Broadcasting helps PyTorch do math on tensors of different shapes easily. It saves time and code by automatically expanding smaller tensors to match bigger ones.

Adding a vector to each row of a matrix without writing loops.
Scaling each channel of an image tensor by a different number.
Applying a bias term to every example in a batch during training.
Combining data from different sources with different shapes in a model.
Performing element-wise operations on tensors where one has fewer dimensions.
Syntax
PyTorch
result = tensor1 + tensor2

PyTorch automatically broadcasts tensors if their shapes are compatible.

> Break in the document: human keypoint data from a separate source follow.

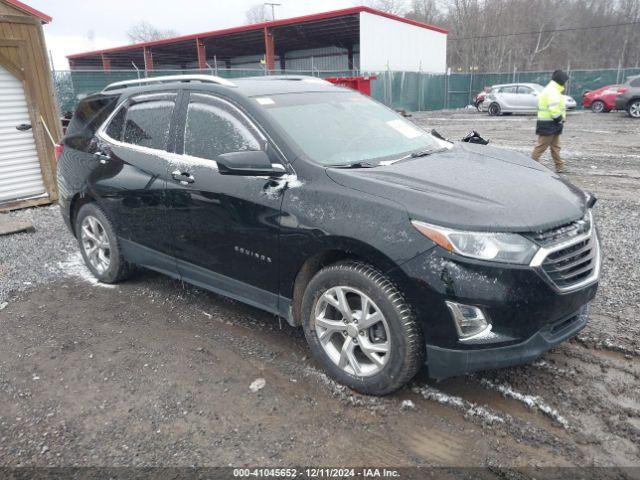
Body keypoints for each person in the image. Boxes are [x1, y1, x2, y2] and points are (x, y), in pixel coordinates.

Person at [531, 70, 569, 173]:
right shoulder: (552, 91)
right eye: (564, 81)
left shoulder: (553, 89)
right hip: (549, 123)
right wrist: (559, 118)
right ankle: (530, 164)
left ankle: (560, 166)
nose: (565, 83)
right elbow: (554, 107)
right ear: (560, 81)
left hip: (552, 123)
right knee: (541, 146)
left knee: (555, 147)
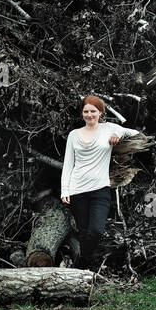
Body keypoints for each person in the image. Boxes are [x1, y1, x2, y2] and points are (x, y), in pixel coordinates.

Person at [60, 95, 139, 271]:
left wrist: (116, 134)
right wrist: (64, 190)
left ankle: (81, 265)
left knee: (96, 230)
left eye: (93, 111)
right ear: (82, 113)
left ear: (100, 112)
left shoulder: (108, 128)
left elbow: (133, 133)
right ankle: (86, 271)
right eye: (86, 111)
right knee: (84, 231)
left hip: (100, 189)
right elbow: (68, 164)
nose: (89, 115)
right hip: (77, 189)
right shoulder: (74, 135)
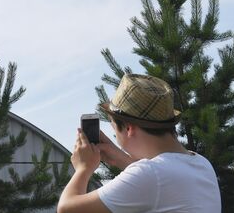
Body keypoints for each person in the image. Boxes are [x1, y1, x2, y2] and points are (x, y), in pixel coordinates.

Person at [57, 74, 221, 213]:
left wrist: (83, 169)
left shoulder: (149, 174)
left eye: (115, 130)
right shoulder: (201, 163)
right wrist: (119, 158)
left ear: (129, 128)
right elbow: (161, 180)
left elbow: (66, 208)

Broadcasting works from the rightmost dimensions going left.

Examples
Adds vector b to each row of matrix a using broadcasting.
PyTorch
a = torch.tensor([[1, 2, 3], [4, 5, 6]])
b = torch.tensor([10, 20, 30])
c = a + b
Adds vector x to each row of matrix y using broadcasting.
PyTorch
x = torch.tensor([1, 2, 3])
y = torch.tensor([[10], [20], [30]])
z = x + y
Sample Model

This program shows how PyTorch adds a vector to each row of a matrix automatically using broadcasting.

PyTorch
import torch

# Define a 2x3 tensor
matrix = torch.tensor([[1, 2, 3], [4, 5, 6]])

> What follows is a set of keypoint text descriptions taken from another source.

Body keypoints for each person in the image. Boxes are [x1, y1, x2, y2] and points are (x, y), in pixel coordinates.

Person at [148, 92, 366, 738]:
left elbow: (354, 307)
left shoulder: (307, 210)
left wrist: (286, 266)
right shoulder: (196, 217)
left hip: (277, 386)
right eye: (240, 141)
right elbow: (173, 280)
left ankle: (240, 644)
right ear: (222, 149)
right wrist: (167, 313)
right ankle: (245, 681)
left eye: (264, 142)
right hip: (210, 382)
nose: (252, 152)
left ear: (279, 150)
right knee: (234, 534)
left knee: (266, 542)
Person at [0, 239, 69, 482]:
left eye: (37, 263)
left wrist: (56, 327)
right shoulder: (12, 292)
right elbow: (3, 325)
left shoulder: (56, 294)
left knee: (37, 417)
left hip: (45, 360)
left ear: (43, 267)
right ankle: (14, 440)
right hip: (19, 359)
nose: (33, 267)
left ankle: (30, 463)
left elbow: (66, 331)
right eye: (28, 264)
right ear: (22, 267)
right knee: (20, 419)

# Define a 1D tensor with 3 elements
vector = torch.tensor([10, 20, 30])

# Add vector to each row of matrix using broadcasting
result = matrix + vector

print("Matrix shape:", matrix.shape)
print("Vector shape:", vector.shape)
print("Result shape:", result.shape)
print("Result tensor:")
print(result)
OutputSuccess
Important Notes

Broadcasting only works if the dimensions are compatible: either equal or one of them is 1.

If shapes are not compatible, PyTorch will raise an error.

Broadcasting helps avoid writing loops and makes code faster and cleaner.

Summary

Broadcasting lets PyTorch do math on tensors with different shapes by expanding smaller ones.

It works from the rightmost dimension and requires compatible shapes.

Use broadcasting to write simpler and faster tensor operations.